_Written instruction_
Pick out each line below that contains the word "second", and copy those lines.

* start Available data *

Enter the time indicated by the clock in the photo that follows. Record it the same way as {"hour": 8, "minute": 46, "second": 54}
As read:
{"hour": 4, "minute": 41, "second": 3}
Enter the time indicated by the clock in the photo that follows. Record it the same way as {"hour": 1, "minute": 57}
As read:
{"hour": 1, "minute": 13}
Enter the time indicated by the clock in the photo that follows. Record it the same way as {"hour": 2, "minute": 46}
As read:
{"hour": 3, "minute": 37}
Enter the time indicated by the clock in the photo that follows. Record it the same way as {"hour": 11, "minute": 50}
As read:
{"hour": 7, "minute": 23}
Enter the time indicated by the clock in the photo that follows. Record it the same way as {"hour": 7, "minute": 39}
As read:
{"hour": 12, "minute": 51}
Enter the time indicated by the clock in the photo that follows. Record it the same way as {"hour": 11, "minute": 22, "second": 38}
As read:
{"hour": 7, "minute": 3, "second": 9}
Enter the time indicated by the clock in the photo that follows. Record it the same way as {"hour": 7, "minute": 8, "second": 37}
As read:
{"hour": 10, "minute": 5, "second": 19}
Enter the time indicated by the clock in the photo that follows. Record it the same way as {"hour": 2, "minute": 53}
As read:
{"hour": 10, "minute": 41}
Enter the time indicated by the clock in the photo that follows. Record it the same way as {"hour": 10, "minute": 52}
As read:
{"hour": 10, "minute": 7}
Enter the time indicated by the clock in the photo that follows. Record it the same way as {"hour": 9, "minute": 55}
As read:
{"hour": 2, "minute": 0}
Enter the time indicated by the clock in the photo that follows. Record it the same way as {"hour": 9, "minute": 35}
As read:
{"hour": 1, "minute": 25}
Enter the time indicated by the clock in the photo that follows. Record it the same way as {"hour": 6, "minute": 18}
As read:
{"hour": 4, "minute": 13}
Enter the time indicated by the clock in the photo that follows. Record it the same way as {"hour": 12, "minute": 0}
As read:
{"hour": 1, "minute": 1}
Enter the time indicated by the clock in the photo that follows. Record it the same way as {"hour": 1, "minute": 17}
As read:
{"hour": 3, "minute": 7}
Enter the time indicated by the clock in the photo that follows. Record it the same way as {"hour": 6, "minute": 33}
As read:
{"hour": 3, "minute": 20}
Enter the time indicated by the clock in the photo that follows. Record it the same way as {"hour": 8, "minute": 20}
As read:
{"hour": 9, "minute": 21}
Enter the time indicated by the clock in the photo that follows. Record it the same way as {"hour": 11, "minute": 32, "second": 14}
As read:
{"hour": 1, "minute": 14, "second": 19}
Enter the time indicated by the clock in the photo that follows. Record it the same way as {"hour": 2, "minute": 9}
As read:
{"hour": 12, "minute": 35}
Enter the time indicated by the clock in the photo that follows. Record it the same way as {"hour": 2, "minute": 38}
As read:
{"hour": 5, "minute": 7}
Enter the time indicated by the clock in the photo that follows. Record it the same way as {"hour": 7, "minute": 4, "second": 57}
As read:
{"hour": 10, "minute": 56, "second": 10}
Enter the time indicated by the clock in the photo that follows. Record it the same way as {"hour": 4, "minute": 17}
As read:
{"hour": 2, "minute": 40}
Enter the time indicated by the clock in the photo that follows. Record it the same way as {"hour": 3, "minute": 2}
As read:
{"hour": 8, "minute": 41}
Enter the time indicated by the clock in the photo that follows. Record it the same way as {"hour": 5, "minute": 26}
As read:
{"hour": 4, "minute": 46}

* end Available data *

_Answer for this exercise_
Enter the time indicated by the clock in the photo that follows. Record it the same way as {"hour": 8, "minute": 46, "second": 54}
{"hour": 4, "minute": 41, "second": 3}
Enter the time indicated by the clock in the photo that follows. Record it the same way as {"hour": 11, "minute": 22, "second": 38}
{"hour": 7, "minute": 3, "second": 9}
Enter the time indicated by the clock in the photo that follows. Record it the same way as {"hour": 7, "minute": 8, "second": 37}
{"hour": 10, "minute": 5, "second": 19}
Enter the time indicated by the clock in the photo that follows. Record it the same way as {"hour": 11, "minute": 32, "second": 14}
{"hour": 1, "minute": 14, "second": 19}
Enter the time indicated by the clock in the photo that follows. Record it the same way as {"hour": 7, "minute": 4, "second": 57}
{"hour": 10, "minute": 56, "second": 10}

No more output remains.